Call Sign: You attempt to call him, get his voicemail, and then a text asking what you wanted.
Giveaway: Most conversations you have with him are all but rhetorical. But, as soon as you walk away, he’ll text you and tell you how he’s really feeling, often employing some cryptic series of emoticons to communicate his deepest feelings.
Okay, sure it’s a nifty little app that allows us gays to connect with men in his immediate area. But, if the guy your dating is “just seeing” who is near him at a gay bar, the gym or Whole Foods, he has no real interest in seriously dating you. Now, if you guys are keeping it open, then…go for it. But, if he claims he’s logging into just chat and meet new friends…call bullshit.

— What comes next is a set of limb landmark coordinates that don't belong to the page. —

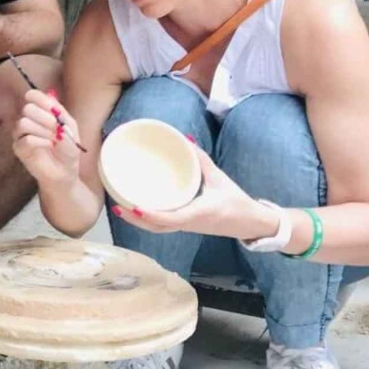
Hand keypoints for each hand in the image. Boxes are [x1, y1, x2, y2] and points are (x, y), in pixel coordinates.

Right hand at [12, 89, 83, 189]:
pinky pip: (25, 139)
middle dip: (45, 118)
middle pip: (27, 108)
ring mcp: (21, 134)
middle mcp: (28, 120)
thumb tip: (50, 99)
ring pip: (23, 123)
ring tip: (53, 139)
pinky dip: (40, 141)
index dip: (37, 97)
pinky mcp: (19, 148)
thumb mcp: (70, 126)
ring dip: (42, 131)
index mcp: (40, 112)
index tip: (48, 106)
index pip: (32, 96)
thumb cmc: (68, 148)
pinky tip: (49, 146)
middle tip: (56, 128)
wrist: (65, 170)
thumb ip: (60, 112)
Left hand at [112, 144, 274, 240]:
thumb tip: (185, 139)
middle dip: (135, 220)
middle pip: (157, 228)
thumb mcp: (219, 178)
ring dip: (139, 222)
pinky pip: (164, 226)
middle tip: (116, 206)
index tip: (134, 207)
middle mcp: (189, 223)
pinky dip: (149, 221)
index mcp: (198, 213)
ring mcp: (187, 227)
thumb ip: (202, 160)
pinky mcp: (187, 226)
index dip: (150, 215)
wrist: (252, 223)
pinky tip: (137, 209)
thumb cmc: (237, 201)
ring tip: (121, 208)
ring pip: (158, 229)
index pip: (169, 219)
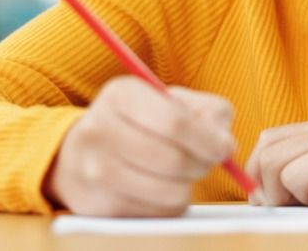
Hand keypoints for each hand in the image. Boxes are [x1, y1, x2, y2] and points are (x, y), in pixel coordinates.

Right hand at [43, 76, 235, 216]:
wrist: (83, 153)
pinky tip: (161, 187)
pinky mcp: (100, 204)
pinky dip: (170, 202)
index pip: (174, 122)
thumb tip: (223, 141)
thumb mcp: (172, 101)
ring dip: (188, 186)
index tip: (224, 148)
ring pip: (169, 191)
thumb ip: (208, 111)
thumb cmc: (140, 122)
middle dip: (202, 164)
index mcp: (121, 94)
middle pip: (173, 160)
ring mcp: (95, 169)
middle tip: (206, 162)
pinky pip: (157, 212)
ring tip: (182, 173)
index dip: (207, 140)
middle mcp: (100, 129)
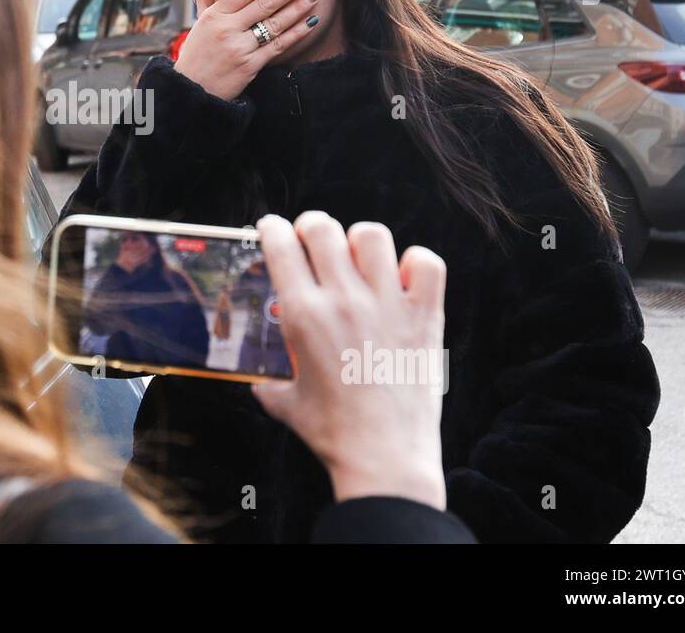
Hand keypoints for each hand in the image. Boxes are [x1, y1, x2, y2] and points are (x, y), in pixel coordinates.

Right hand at [174, 0, 321, 99]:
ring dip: (299, 6)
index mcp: (215, 15)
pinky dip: (297, 32)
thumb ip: (206, 3)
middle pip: (265, 3)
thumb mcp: (199, 26)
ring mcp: (240, 48)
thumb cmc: (196, 56)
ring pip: (275, 23)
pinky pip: (278, 45)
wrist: (192, 90)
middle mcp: (227, 29)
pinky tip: (311, 21)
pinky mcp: (250, 66)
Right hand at [253, 212, 448, 509]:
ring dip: (359, 241)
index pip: (280, 244)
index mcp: (302, 315)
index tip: (272, 229)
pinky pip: (426, 263)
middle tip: (312, 241)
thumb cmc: (332, 432)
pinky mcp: (424, 316)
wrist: (384, 457)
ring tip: (358, 259)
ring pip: (372, 235)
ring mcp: (387, 304)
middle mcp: (343, 300)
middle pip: (322, 227)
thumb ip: (267, 383)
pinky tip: (402, 279)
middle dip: (311, 226)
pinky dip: (415, 262)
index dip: (272, 228)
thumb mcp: (285, 403)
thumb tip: (259, 381)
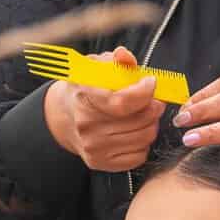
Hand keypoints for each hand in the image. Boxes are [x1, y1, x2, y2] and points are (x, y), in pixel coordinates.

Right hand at [43, 45, 165, 172]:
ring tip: (145, 114)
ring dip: (151, 124)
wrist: (66, 116)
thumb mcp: (98, 66)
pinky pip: (139, 156)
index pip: (122, 102)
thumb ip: (116, 61)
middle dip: (154, 107)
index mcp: (84, 97)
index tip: (151, 82)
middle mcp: (86, 125)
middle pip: (140, 121)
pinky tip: (135, 131)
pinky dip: (143, 143)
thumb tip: (124, 56)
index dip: (144, 93)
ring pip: (144, 138)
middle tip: (154, 100)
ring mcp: (93, 147)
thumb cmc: (88, 87)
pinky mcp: (100, 163)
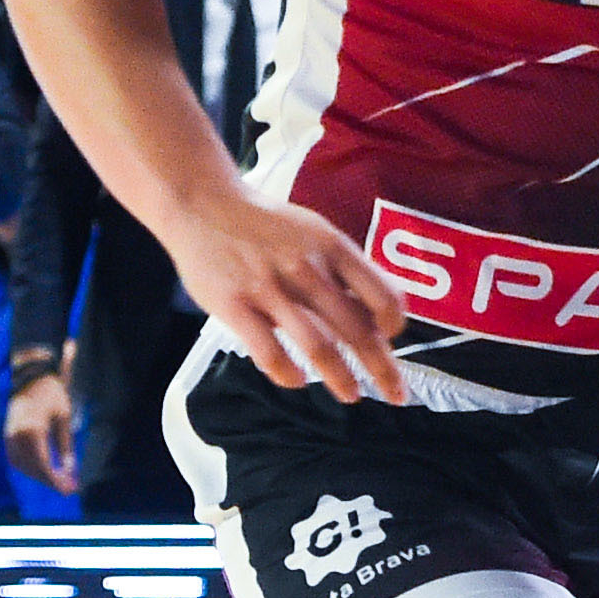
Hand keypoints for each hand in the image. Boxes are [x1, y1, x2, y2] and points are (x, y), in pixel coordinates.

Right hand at [6, 370, 78, 492]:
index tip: (69, 489)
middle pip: (32, 468)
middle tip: (68, 489)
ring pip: (22, 466)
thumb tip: (70, 470)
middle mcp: (17, 435)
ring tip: (59, 482)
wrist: (31, 377)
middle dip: (50, 481)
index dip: (55, 480)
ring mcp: (9, 435)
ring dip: (39, 477)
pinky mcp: (7, 435)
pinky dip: (28, 468)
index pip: (43, 463)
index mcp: (33, 430)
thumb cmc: (51, 395)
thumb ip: (66, 445)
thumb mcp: (64, 418)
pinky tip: (43, 472)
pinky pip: (15, 458)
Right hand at [162, 190, 407, 404]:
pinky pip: (269, 351)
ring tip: (351, 395)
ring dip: (341, 378)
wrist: (203, 202)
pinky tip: (297, 381)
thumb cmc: (265, 224)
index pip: (383, 294)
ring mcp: (270, 288)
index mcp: (333, 248)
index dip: (395, 323)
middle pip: (357, 330)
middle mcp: (307, 269)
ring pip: (318, 346)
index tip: (392, 338)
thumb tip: (375, 314)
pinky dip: (287, 374)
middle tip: (396, 395)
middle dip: (382, 369)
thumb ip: (342, 270)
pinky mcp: (234, 305)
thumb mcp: (314, 232)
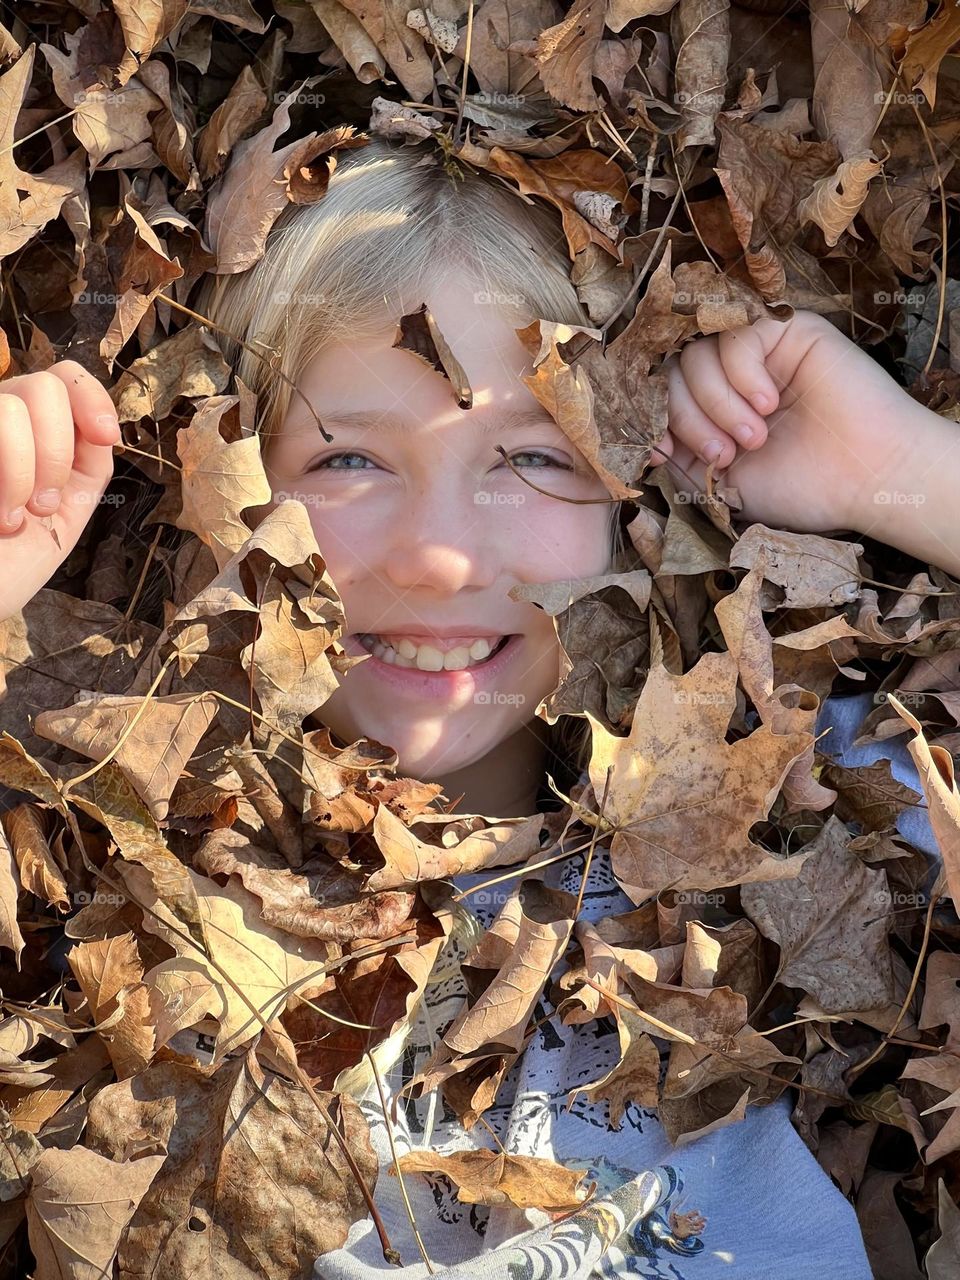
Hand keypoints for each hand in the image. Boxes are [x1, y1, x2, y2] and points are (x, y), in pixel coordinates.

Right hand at [0, 362, 120, 623]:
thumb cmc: (7, 566)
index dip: (91, 397)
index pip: (63, 378)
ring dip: (23, 471)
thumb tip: (102, 428)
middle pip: (44, 387)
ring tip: (11, 517)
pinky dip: (2, 478)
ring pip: (10, 408)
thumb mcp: (65, 514)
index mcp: (29, 433)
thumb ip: (86, 466)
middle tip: (41, 506)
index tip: (106, 435)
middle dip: (56, 452)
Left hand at [659, 309, 917, 534]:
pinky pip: (736, 334)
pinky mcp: (785, 331)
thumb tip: (643, 436)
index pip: (657, 397)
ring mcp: (755, 354)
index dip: (650, 419)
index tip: (662, 451)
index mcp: (710, 415)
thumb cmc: (803, 488)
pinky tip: (769, 403)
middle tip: (724, 454)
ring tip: (754, 437)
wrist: (868, 478)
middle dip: (686, 418)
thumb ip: (679, 461)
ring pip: (696, 354)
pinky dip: (742, 373)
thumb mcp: (723, 486)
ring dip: (717, 402)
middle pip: (669, 373)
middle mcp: (727, 381)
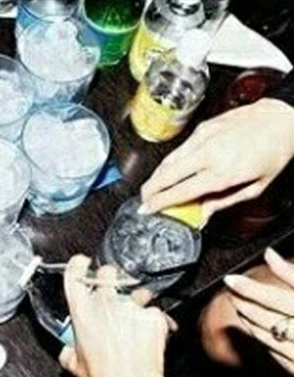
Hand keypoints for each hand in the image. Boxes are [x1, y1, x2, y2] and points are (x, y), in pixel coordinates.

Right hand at [59, 255, 171, 376]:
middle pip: (108, 273)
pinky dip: (152, 322)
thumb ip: (68, 350)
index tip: (81, 263)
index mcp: (81, 311)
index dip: (78, 264)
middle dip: (110, 279)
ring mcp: (130, 307)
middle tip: (112, 296)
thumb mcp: (75, 365)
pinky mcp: (153, 315)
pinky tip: (147, 337)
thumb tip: (67, 350)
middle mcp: (105, 303)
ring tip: (134, 325)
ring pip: (135, 293)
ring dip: (135, 303)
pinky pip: (153, 312)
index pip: (75, 274)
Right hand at [140, 99, 293, 221]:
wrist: (283, 117)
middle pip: (166, 174)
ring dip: (157, 176)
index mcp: (224, 172)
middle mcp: (210, 153)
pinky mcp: (203, 128)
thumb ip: (224, 202)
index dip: (160, 202)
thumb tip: (201, 213)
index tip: (147, 209)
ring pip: (169, 160)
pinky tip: (171, 169)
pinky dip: (171, 161)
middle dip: (150, 189)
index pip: (181, 191)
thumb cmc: (275, 150)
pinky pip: (179, 149)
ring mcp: (203, 138)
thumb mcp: (256, 187)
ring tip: (153, 187)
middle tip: (143, 199)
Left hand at [224, 248, 293, 374]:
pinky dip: (265, 339)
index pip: (278, 298)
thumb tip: (269, 254)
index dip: (250, 288)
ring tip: (240, 304)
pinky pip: (280, 354)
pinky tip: (256, 328)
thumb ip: (293, 274)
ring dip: (251, 320)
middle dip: (247, 303)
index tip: (230, 278)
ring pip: (272, 337)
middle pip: (271, 318)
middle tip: (231, 288)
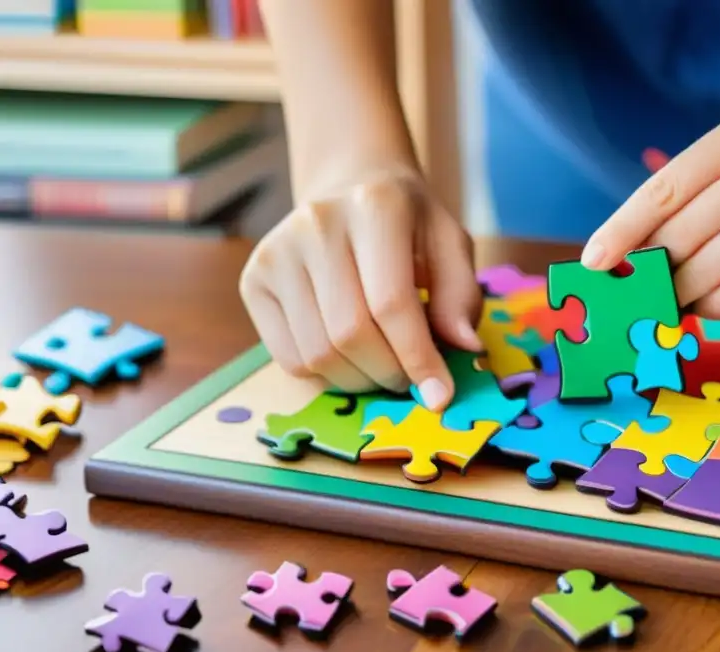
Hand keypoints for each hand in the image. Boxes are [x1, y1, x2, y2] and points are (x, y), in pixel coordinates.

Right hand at [239, 164, 482, 409]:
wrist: (349, 188)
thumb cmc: (408, 226)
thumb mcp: (450, 245)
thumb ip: (461, 296)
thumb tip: (466, 348)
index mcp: (375, 206)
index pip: (391, 303)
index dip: (418, 359)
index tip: (440, 395)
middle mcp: (316, 224)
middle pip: (350, 334)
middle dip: (389, 373)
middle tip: (409, 379)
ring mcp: (276, 252)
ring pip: (317, 354)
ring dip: (359, 380)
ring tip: (382, 368)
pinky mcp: (253, 280)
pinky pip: (289, 359)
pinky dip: (326, 375)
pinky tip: (349, 357)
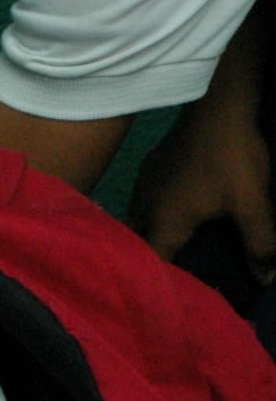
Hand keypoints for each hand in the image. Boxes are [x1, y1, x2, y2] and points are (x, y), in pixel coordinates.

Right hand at [131, 105, 275, 276]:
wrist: (218, 106)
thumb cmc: (231, 160)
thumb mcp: (252, 205)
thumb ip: (259, 245)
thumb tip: (265, 279)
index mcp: (165, 221)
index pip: (152, 261)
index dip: (158, 280)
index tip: (168, 294)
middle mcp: (145, 205)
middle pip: (136, 241)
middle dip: (147, 256)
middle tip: (168, 269)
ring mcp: (145, 183)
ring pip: (136, 218)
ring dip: (147, 232)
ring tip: (169, 243)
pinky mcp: (151, 165)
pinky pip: (145, 198)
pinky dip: (153, 210)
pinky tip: (172, 208)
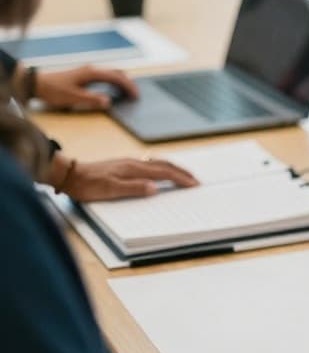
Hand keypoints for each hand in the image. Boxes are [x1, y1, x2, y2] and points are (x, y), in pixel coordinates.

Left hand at [32, 65, 138, 109]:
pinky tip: (113, 90)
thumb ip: (92, 99)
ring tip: (128, 93)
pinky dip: (114, 82)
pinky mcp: (84, 75)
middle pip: (116, 73)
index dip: (129, 86)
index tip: (136, 96)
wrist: (37, 83)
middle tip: (136, 95)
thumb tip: (108, 101)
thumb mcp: (73, 97)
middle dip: (128, 83)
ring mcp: (88, 71)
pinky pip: (104, 76)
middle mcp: (91, 69)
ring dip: (122, 82)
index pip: (116, 78)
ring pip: (111, 73)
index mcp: (92, 73)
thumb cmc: (54, 90)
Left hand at [56, 156, 197, 200]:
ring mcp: (128, 162)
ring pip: (157, 162)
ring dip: (172, 168)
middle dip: (181, 171)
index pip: (164, 172)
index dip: (180, 178)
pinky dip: (161, 167)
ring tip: (182, 174)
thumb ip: (133, 188)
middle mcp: (133, 162)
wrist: (70, 175)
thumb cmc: (88, 185)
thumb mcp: (110, 190)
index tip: (194, 184)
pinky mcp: (123, 165)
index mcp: (134, 168)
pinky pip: (149, 164)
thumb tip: (155, 188)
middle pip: (163, 164)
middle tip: (194, 179)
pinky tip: (159, 171)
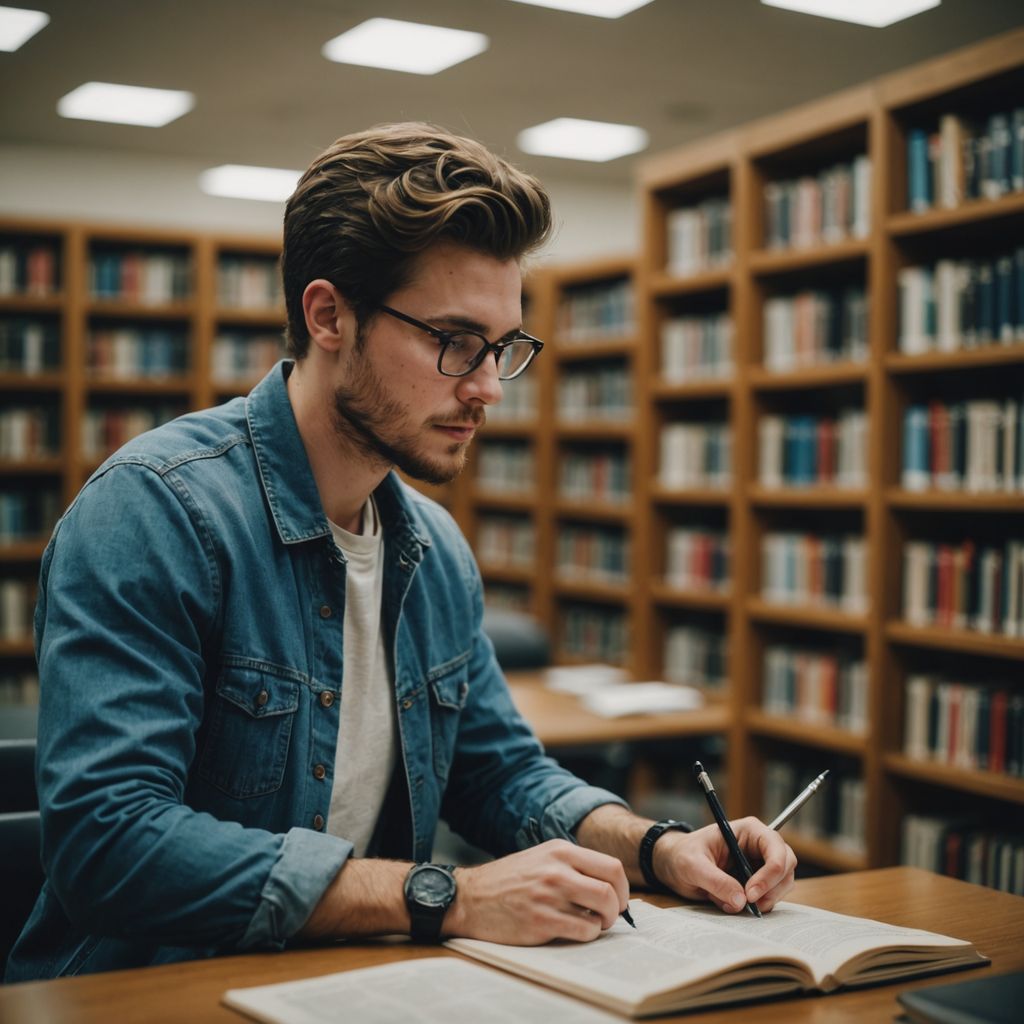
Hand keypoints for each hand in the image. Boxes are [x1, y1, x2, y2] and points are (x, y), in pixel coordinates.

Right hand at [444, 839, 629, 943]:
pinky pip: (583, 931)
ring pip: (601, 911)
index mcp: (560, 851)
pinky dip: (588, 935)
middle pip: (611, 889)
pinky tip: (575, 931)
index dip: (623, 888)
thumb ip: (571, 865)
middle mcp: (557, 870)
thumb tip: (608, 884)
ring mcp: (549, 895)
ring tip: (593, 924)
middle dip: (618, 907)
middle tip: (609, 916)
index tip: (619, 899)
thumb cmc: (508, 880)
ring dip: (604, 923)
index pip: (611, 866)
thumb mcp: (541, 857)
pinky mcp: (541, 921)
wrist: (470, 898)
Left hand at [653, 817, 796, 914]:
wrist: (674, 865)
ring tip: (739, 905)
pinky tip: (735, 904)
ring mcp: (761, 864)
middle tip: (752, 904)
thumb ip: (716, 881)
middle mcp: (759, 846)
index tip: (751, 893)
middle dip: (773, 887)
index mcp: (748, 831)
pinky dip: (759, 905)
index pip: (775, 847)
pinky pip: (770, 896)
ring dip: (767, 899)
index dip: (771, 871)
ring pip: (783, 883)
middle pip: (786, 865)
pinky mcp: (758, 882)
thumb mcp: (692, 865)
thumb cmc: (682, 855)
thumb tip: (741, 901)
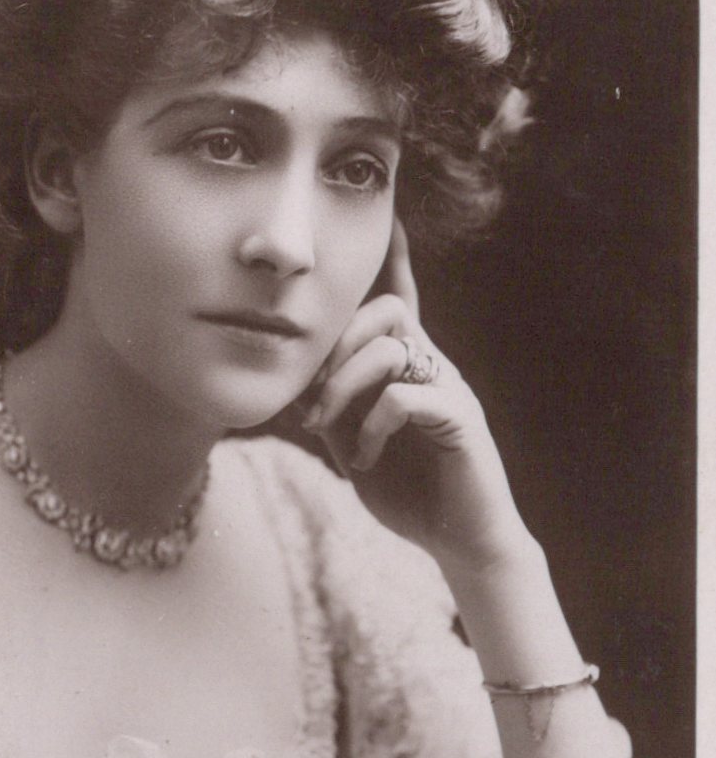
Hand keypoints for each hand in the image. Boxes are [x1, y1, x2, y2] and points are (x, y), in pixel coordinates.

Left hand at [302, 220, 532, 569]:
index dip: (396, 260)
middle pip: (384, 312)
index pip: (400, 301)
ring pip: (391, 346)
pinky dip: (372, 426)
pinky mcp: (460, 420)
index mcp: (408, 368)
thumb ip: (333, 408)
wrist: (461, 541)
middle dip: (334, 345)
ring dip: (343, 385)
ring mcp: (449, 389)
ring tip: (324, 427)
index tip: (389, 215)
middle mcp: (433, 367)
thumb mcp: (355, 444)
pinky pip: (404, 396)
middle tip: (309, 400)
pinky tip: (364, 459)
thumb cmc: (409, 491)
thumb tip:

Call Sign: He knows more guys in the ‘hood by their profile name, than their actual name
Giveaway: He’s not only on Grindr, Scruff and every other lesser-known geo-social-hook-up-app, he’s paying for premium status on all.
Mr. Sugar Baby:
Hard to spot at first, this guy is attractive, witty, smart, and seemingly successful. You’ll meet him and, can’t for the life of you, believe he’s still single. Well, that’s because he’s not. Sure, you can probably date for weeks, spend time at “his” apartment and even go on weekend getaways. But, somewhere along the line, the name of a “close friend” will keep coming up. He-llo Daddy.
Call Sign: His wardrobe, apartment and travel schedule all add up to a seven-figure salary yet he rarely sets a morning alarm, or even mentions his work.
Giveaway: He’ll disappear to takes calls and dive for his phone when a certain number comes up, often followed by rapid-fire texting through dinners and movies with that same “close friend.”
Mr. Social Media
He’s attached to his phone. And by attached, I mean he keeps it in his hand at all times, waiting for someone to “like” or comment any of his last twelve posts—that he posted in just the last two hours. Mr. Social Media may be a great guy when his eyes aren’t glued to his phone. But, keep in mind; he’ll always be more interested in the virtual reality of his social media persona than he will be in you.
Call Sign: Getting any less than 500 likes on any given post will ruin his day
Giveaway: He sleeps with his phone. Not on the nightstand next to him, but in his hand under his pillow.
Okay, so these are just a few of the bad boys we’ve run across. But, it’s a fact that, the longer you’ve been single, the more prone you are to give one of these out of bounds boys a whirl. But we’ve clearly outlined seven guys you can never date. So remember, if you’ve made a habit of checking your head at the door and following your hormones, we say a better alternative is to take care of the temptation through…uh, manual relief.